• EXCERPTED TEXT:

BEGIN

Boonville is a city in Boon Township, Warrick County, Indiana, United States. The population was 6,834 at the 2000 census. The city is the county seat of Warrick County[3]. Founded in 1818 and named for Jesse Boon, father of Ratliff Boon. [4]However, many mistakenly believe it is named after Ratliff Boon, an early settler and Indiana's second governor, who supported the city becoming county seat.

President Abraham Lincoln studied law in Boonville. When Abraham Lincoln and his family moved from Kentucky to present-day Spencer County in 1816, their homestead was then considered to be within Boonville's Warrick County boundaries. The future president frequently walked to Boonville to borrow books and watch local attorney John Brackenridge[disambiguation needed] argue cases, thus earning Boonville the distinction of being "where Lincoln learned the law."



Boonville is located at 38°2′46″N 87°16′21″W / 38.04611°N 87.2725°W / 38.04611; -87.2725 (38.046231, -87.272544)[5].

END

[Data excerpts]
BEGIN

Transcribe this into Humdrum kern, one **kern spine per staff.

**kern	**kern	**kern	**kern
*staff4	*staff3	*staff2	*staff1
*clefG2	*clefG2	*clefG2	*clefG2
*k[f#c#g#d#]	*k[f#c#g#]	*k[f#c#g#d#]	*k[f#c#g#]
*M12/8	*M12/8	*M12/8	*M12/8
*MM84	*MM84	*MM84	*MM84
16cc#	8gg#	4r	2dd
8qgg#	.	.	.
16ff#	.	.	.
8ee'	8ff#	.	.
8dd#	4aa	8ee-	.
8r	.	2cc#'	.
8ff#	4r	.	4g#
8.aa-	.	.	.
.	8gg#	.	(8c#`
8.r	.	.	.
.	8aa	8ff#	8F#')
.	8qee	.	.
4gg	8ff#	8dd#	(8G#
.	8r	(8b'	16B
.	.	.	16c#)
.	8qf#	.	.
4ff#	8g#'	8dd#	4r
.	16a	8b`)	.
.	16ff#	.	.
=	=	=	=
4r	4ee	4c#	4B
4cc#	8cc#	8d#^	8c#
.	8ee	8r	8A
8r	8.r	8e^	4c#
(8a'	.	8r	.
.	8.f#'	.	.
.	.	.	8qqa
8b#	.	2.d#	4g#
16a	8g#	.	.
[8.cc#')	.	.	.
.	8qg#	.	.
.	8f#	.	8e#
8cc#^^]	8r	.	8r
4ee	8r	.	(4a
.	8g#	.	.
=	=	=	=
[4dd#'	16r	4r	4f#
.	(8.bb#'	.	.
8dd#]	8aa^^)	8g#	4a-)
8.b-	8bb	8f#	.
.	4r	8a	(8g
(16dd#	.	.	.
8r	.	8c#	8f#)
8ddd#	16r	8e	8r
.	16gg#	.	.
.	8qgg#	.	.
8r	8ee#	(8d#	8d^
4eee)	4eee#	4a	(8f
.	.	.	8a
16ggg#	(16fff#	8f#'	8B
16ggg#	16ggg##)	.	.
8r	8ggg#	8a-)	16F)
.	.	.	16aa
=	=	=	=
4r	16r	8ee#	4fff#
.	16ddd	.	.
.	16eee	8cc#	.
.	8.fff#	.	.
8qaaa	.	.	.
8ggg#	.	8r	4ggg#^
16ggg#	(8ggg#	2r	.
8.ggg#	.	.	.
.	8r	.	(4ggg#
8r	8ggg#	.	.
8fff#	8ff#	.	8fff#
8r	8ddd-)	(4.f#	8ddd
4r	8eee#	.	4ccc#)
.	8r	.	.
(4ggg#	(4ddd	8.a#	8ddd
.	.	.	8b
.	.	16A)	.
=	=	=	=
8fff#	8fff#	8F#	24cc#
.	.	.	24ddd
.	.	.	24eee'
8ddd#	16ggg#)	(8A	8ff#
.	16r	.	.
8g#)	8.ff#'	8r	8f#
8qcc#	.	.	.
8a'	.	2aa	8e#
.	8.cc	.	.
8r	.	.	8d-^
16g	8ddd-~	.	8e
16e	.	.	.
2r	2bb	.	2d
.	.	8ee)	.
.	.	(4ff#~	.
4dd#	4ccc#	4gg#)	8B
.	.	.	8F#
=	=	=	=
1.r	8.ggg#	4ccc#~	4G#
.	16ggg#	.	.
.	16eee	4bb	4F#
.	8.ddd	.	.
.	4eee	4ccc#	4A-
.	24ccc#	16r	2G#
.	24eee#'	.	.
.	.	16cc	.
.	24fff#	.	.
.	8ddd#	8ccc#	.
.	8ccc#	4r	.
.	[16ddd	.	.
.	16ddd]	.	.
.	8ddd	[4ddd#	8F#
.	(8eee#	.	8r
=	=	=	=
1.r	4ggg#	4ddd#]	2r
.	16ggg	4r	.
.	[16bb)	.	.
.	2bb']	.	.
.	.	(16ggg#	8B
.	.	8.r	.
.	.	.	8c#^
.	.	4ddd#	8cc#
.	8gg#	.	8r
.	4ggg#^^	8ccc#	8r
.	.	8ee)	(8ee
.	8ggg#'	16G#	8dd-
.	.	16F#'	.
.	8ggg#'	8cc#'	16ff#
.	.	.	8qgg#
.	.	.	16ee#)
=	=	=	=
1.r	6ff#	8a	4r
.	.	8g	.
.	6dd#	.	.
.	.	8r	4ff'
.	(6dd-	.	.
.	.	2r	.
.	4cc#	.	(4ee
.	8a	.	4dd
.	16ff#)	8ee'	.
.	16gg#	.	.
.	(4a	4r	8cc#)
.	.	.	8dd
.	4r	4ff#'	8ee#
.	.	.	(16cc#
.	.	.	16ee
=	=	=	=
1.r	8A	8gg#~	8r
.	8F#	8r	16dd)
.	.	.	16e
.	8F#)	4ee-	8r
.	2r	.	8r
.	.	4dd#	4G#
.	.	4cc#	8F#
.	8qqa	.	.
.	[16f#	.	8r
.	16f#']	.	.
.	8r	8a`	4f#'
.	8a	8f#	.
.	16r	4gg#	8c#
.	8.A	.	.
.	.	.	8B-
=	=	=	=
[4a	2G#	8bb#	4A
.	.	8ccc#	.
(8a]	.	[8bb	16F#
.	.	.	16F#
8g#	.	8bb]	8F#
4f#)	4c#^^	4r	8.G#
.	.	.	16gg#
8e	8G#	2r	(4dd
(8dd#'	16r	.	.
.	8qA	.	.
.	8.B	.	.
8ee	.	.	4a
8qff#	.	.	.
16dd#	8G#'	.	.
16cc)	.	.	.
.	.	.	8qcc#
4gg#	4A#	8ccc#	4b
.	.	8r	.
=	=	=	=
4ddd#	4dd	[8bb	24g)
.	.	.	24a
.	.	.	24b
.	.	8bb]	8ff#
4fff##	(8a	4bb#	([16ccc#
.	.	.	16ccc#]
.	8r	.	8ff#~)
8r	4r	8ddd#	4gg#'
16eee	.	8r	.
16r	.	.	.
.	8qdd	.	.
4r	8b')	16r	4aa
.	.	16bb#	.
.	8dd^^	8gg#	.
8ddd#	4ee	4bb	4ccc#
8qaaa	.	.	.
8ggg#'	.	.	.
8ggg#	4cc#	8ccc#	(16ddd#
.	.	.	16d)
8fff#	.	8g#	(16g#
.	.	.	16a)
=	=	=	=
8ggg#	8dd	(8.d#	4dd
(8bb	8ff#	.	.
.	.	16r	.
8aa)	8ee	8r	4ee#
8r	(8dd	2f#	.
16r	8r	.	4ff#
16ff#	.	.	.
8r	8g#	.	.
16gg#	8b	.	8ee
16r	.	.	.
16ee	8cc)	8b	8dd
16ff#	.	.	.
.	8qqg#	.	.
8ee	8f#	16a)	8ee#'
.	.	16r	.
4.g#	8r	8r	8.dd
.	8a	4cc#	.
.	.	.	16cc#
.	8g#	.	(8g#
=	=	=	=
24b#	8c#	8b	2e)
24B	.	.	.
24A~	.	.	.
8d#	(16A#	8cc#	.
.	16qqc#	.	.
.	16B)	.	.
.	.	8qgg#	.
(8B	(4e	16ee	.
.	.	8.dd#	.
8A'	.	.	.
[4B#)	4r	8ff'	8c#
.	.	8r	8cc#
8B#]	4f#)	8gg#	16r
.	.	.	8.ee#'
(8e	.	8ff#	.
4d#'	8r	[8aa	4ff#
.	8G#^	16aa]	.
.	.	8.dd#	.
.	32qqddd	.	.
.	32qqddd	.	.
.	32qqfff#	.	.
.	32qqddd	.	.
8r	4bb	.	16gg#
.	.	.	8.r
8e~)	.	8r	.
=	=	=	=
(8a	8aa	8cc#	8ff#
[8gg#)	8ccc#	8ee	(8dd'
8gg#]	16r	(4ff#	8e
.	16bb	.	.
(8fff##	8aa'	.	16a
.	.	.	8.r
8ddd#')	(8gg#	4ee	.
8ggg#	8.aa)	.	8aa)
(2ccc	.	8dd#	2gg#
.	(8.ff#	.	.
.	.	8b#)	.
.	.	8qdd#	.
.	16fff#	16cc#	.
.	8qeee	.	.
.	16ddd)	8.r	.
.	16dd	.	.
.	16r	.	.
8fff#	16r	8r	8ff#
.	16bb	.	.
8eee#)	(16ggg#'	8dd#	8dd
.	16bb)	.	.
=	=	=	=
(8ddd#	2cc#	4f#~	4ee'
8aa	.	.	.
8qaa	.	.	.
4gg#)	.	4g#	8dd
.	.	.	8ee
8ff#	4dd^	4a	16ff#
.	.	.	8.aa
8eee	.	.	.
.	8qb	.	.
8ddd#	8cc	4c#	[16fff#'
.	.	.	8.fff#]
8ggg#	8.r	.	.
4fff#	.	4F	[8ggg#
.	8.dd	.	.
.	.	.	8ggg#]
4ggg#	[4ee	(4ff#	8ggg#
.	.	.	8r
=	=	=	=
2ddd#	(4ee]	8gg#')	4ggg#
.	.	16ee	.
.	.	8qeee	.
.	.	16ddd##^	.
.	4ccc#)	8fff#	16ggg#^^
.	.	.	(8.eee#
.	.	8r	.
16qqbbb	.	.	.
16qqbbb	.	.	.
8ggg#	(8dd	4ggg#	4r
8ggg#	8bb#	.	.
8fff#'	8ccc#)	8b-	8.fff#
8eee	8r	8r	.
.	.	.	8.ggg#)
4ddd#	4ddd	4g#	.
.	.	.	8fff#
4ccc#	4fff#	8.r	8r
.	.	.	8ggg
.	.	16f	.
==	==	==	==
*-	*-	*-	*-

END

• QUESTIONS TO ANSWER:
1) In the Boonville text, who is the city named for?
2) Write the next part of the Boonville text, picking up after its final sentence.
The records aren't required for any of the tasks.

• ANSWERS GIVEN:
1) Jesse Boon, the father of Ratliff Boon.

2)
According to the United States Census Bureau, the city has a total area of 3.0 square miles (7.7 km²), of which, 3.0 square miles (7.6 km²) of it is land and 0.04 square miles (0.1 km²) of it (0.67%) is water.


As of the census[1] of 2000, there were 6,834 people, 2,688 households, and 1,854 families residing in the city. The population density was 2,318.9 people per square mile (894.4/km²). There were 2,910 housing units at an average density of 987.4/sq mi (380.9/km²). The racial makeup of the city was 98.51% White, 0.64% African American, 0.20% Native American, 0.12% Asian, 0.01% Pacific Islander, 0.03% from other races, and 0.48% from two or more races. Hispanic or Latino of any race were 0.44% of the population.